- 455 Okunma
- 0 Yorum
- 0 Beğeni
YAVUZ VE BOĞAZ
İstanbul Boğazı’na yapılacak olan üçüncü köprüye “Yavuz Sultan Selim” ismi verilmiştir. İsabetli bir seçim olduğunu düşünüyor, vesile olanlara teşekkür ediyoruz.
Yavuz Han’ın İstanbul ve Boğaz ile ilgili bir çok hatırası vardır. Bunlardan bir tanesi çok anlamlı ve ders verici bir olaydır. Kısaca yazmak istiyoruz:
1512 yılında Osmanlı tahtına cülus eden Selim Han, 1514’de Şah İsmail’i yenerek Çaldıran zaferine imza attıktan sonra, 1516’da Memluk Devletine karşı Merci Dabık zaferi, 1517’de de Ridaniye zaferlerini kazanmıştır.
Bu son iki zaferle beraber, Hilafet Osmanlı’ya geçmiş, Mekke, Medine ve Kudüs’ten ibaret olan mukaddes şehirlerin muhafazası da Halifelik’le birlikte devralınmıştır. Mukaddes Emanetlerin de Halifelik ile beraber Osmanlı’ya intikal ettiği tarihen sabittir.
Bu son sefer Yavuz’un, İstanbul’dan 26 ay ayrı kalması ile neticelenmiştir. Bu 26 ay içinde Selim Han’ın yaptığı fetihlerle Osmanlı Devletinin sınırları bir mislinden daha fazla genişlemiştir.
Sadece ismen sayacak olursak, bu 26 ay içinde fethedilen ülke ve şehirler şöyle sıralanır:
Antep, Adana, Hatay, Tarsus, Suriye, Filistin, Kudüs, Ürdün, Mısır, Mekke, Medine, Yemen, Lübnan, Sina, Libya, Sudan ve bu memleketlerin civarında bulunan yerler…
Bu kadar büyük maddi fetihler ve Peygamber makamı Hilafet ve Mukaddes Emanetler ile dönüş yolunda bulunan Yavuz Sultan Selim Han, 25 Temmuz 1518 tarihinde Üsküdar’a ayak basmıştır. İstanbul’da ise halk coşkun bir durumda sokaklardadır. Büyük Padişah’ı ve Halifei Müslimin’i karşılamak için dev programlar hazırlanmış, onun İstanbul yakasına geçmesini beklemektedirler.

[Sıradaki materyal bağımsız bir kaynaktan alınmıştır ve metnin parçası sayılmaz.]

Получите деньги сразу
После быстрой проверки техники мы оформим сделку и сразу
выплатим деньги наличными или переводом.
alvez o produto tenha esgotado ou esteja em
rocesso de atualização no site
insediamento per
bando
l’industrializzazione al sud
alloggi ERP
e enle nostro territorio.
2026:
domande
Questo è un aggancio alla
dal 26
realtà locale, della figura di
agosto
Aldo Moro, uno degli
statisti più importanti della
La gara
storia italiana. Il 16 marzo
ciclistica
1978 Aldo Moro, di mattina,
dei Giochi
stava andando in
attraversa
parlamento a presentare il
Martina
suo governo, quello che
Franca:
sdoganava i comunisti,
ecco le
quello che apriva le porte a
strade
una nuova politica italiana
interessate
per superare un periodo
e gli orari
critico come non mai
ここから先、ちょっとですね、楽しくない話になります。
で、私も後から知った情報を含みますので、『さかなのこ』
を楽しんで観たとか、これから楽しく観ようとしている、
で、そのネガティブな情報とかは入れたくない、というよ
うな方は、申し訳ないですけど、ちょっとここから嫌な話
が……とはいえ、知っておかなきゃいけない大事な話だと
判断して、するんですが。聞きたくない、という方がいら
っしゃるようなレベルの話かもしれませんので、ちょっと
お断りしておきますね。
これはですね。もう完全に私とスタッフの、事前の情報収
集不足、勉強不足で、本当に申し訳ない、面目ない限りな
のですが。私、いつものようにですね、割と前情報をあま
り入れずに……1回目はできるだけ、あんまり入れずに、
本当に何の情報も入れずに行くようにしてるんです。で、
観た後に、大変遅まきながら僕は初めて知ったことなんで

Yavuz yapılmak istenen bu büyük programları haber almış ve hiç de hoşnut olmamıştır. Çünkü bu büyük karşılamadan dolayı nefsine gurur ve kibir illetlerinin musallat olması ihtimali vardır. Halbuki o, düşmanları ile olan ilişkilerinde azameti, kendi şahsı ile ilgili olan merasimlerde sadeliği tercih etmekte, şatafattan asla hoşlanmamaktadır.
O gece ortalık karardıktan ve herkes uyuduktan sonra aile efradıyla birlikte basit bir kayığa binerek, Üsküdar’dan Sarayburnu’na gelmiş, oradaki kapıdan kimse duymadan Topkapı Sarayı’na girmiştir.
Ertesi günü Padişah’ın saraya girdiği haber alınmış ve bütün karşılama programları iptal edilmek zorunda kalınmıştır.
İnsan düşünmeden edemiyor, bu günkü iktidar mensupları Avrupa’da Papa heykelinin kucağında Avrupa anayasasını onaylamışlar, aslında zillet olan bu olayı büyük bir zafer olarak lanse ettikten sonra, Ankara’ya dönüşlerinde büyük törenler düzenlettirerek kendilerini karşılattırmışlardı. Hatta törenler gündüz yapılıyor olmasına rağmen, gece merasimlerine mahsus havai fişek gösterileri bile yaptıklarını hatırlıyoruz. Ortada zafer mafer de yoktur. Şanlı Yavuz’a bakın, günümüzdeki devlet adamlarına bakın, demekten kendimizi alamıyoruz.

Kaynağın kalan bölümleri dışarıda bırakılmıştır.